Part of that is Kraus’s fault. His wiki company, JotSpot, was acquired by Google in 2006, and by 2009 (the year Google Ventures began), he was ready to cash out and go start a new company. In fact, he had a spreadsheet of all the other Googlers he wanted to poach for his next startup.

Instead, Google convinced him to help get Google Ventures off the ground, and his dream-team spreadsheet ended up becoming his first stop for recruiting new Google Ventures team members, people he considered as the best Google had to offer in marketing, design, engineering, and so on.

We’ve all heard those great stories about well-connected angels and VCs making incredible introductions and changing the course of a young company’s fate. But that effect is multiplied many times over for Google Ventures.

“The No. 1 resource is our networks,” says Carrie Farrell, the GV team’s recruitment chief. Farrell spent the better part of a decade fine-tuning Google’s own recruitment process, and in an industry where finding and hiring engineers and designers has practically become a contact sport, she brings some of the most valuable secret sauce of all to the Google Ventures goulash.

“The value-add is immediate,” she said. Looking for a Java developer? “We can give a founder 50 Java resumes in a day.”

“Our biggest problem was recruiting,” said another Google Ventures partner, new kid on the block Kevin Rose. His last company, Milk, had closed a round of funding when it hit a hiring snag.

“We’d had an open spot for an engineer for four or five months, and we just couldn’t fill it,” the Digg founder said. “The candidate flow we got [from Google Ventures], you don’t see that at other VC firms. It was unique enough that I decided to open our round up again.”

That kind of power helps a Google-backed company hire its first five employees and then teach the founders how to hire their next 20. The Google Ventures team keeps a close eye on culture to ensure candidates are a good fit for the growing startup, while prevetting design and engineering candidates with veteran Googlers.

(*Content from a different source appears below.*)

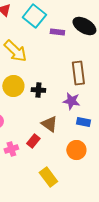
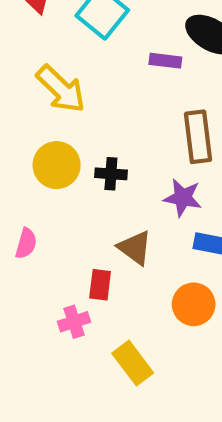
purple rectangle: (57, 32) -> (165, 61), moved
red rectangle: (33, 141) -> (100, 285), turned -32
pink cross: (11, 149) -> (74, 322), moved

Farrell is just one of the all-stars working on the Google Ventures team. Adam Ghobarah is another. A stats Ph.D with a penchant for big data, his presence saves these startups from having to hire a Ph.D of their own “to tell them where the million-dollar mistakes are.”

After all, he said, “You don’t always need a Ph.D to get value out of the data. But these are complicated things, and it helps to have experience.”

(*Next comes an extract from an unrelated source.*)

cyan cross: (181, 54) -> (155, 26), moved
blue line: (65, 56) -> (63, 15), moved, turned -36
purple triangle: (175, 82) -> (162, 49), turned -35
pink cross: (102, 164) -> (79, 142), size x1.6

Ghobarah said it’s a “dirty secret in the data community” that the quality of data in these big data sets falls apart due to the way it’s gathered by sensors, server logs, and other machines. “You end up finding patterns that aren’t really there.” But he also says that data quality and insights from the info can prevent startups from flashing in the pan, so he and his big-data cohorts work with 100 percent of the firm’s portfolio companies.

As I learn through spending more time with more Google Ventures folks, this is the firm’s method: Do a lot of hands-on, teach-a-man-to-fish work with founders; dig deep into everyone’s vast networks to get the best help that can be found; and keep pumping time and effort into the portfolio companies, willing them to succeed and generate a return for the firm.